「事業が始まるまで、私たちを助けてくれる人なんか
いないと将来に絶望を感じていました」
キナマンガン村でのミーティングは、住民が農作業を終えた18時に始まりました。昼間に受益者18名のうち6名の農地の見学を終えていた私は、この言葉に愕然としました。自治体から無視され続けた先住民とはいえ、こんなに希望の無い言葉を聞いたのは初めてです。しかも彼らは1ヘクタール以上の土地の耕作権を持ち、年1回陸稲を、年3回トウモロコシを収穫しているのです。この収穫だけでは自家消費にも足りず、近隣の農場での日雇いで食い繋ぐ現状がここにありました。
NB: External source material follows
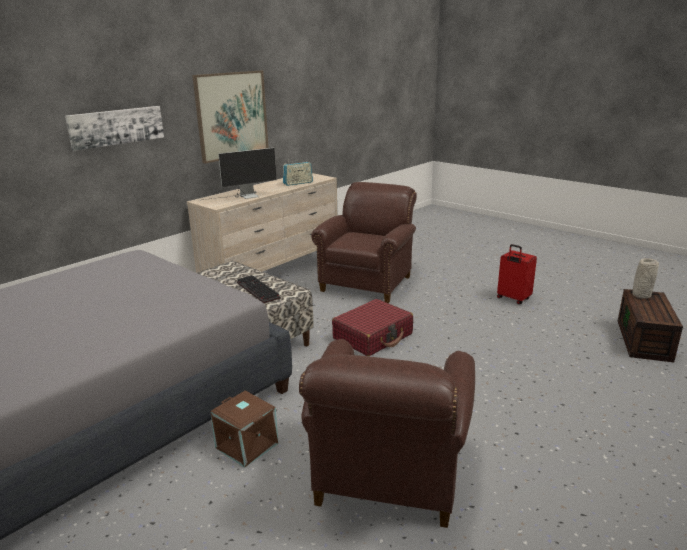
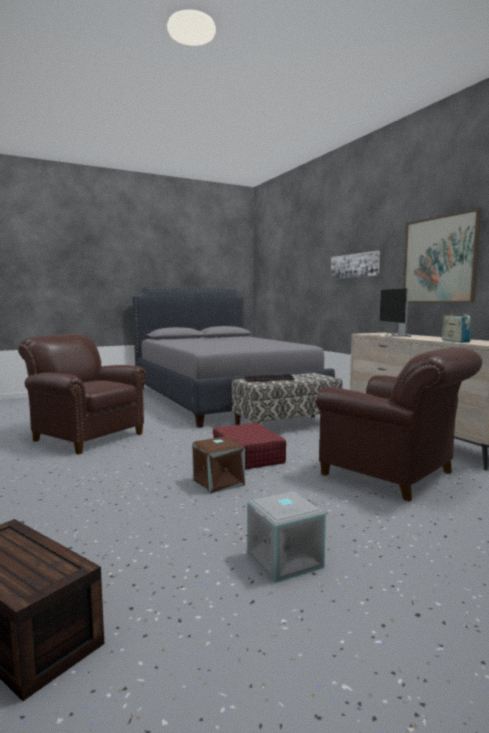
camera: 110 degrees right, 15 degrees down
(248, 445) = (159, 418): brown storage box -> brown storage box (218, 483)
(513, 299) = (284, 559): red suitcase -> grey storage box
(640, 295) = (55, 570): grey vase -> none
両親と子ども5人を標準家庭とすると、90ペソ(180円)する1ガンタ(2.2kg)のコメを2回の食事で消費します。日雇い仕事は1日100ペソ(200円)。つまり100ペソの稼ぎだけだと、朝・昼を食べて、夜は食べずに就寝するのです。
また小学校は6キロ先。お金が払えれば送り迎えをオートバイに頼みますが、1ヶ月1人250ペソ(500円)。これが5人分ともなると大変です。現在の親世代が小学生のころは歩いて通っていたそうですが、低学年に6キロの道のりはとても疲れます。
フィリピン人男性は一般に子どもの面倒をよく見ますが、この村の男性たちは本当に子どもを大事にしています。パラノキゴム植林3年計画の3年目を終え、冒頭の言葉は次のように続きました。
「私たちは今、子どもたちの未来の準備をしています」
なんてステキな言葉でしょう!そして次のチャンスを得るため組合化し、自治体とも交渉していく力を付ける、と約束してくれました。